Именно Шмальгаузен обратил внимание Балинского на новейшее открытие эмбриологов — явление, получившее название эмбриональной индукции. Попросту говоря, эмбриональная индукция — это физиологическое воздействие одной части зародыша на другую, приводящее к необратимому результату. Индукция может буквально запрограммировать развитие реагирующей ткани, заставив ее сформировать определенный орган. Шмальгаузен поручил Балинскому исследовать пример эмбриональной индукции на классическом объекте — личинке тритона.

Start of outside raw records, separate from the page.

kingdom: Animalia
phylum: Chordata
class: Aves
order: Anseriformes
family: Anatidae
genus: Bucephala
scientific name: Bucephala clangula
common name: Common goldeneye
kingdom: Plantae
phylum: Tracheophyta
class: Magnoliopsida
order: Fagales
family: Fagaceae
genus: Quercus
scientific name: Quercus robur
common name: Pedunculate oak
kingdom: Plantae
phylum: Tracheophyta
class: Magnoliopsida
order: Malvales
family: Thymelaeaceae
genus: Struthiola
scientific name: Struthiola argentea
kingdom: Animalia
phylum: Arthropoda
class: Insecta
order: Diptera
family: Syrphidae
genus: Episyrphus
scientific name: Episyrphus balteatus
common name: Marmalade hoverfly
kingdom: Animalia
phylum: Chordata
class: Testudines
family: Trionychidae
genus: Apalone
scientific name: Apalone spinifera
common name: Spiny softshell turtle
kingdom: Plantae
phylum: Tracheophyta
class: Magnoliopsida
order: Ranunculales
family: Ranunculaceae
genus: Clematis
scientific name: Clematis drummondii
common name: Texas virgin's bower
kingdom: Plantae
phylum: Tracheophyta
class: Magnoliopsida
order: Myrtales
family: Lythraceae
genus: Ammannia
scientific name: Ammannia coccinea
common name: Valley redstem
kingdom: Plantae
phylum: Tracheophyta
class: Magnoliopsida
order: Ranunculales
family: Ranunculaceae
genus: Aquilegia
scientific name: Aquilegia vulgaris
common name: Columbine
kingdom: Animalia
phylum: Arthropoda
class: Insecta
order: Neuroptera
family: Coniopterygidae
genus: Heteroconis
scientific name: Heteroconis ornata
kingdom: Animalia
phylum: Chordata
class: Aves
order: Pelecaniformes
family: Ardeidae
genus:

Внутреннее ухо тритона, как и любого другого позвоночного, состоит из перепончатого лабиринта, окруженного скелетной ушной капсулой. Зачаток перепончатого лабиринта служит индуктором, запускающим образование этой капсулы (без него она не развивается). А что будет, если пересадить этот зачаток куда-нибудь еще — например, под кожу на боку? Можно было ожидать, что пересадка зачатка перепончатого лабиринта на бок все равно приведет к развитию ушной капсулы, только в необычном месте. На самом же деле в месте пересадки развилась дополнительная — пятая — конечность! Этот опыт, блестяще проведенный Балинским, иллюстрирует важнейшую закономерность: результат любого процесса передачи информации зависит как от содержания сигнала, так и от свойств приемника этого сигнала. Эмбриональная индукция — это тоже процесс передачи информации. Приемником тут служит реагирующая ткань. Индуктор (зачаток перепончатого лабиринта) сообщает реагирующей ткани, что она должна образовать КАКУЮ-ТО скелетную структуру. А вот какую именно — ткань «решает» сама, согласно собственным компетенциям (именно такой термин тут используют эмбриологи). Неудивительно, что посреди бока эти компетенции иные, чем в задней части головы.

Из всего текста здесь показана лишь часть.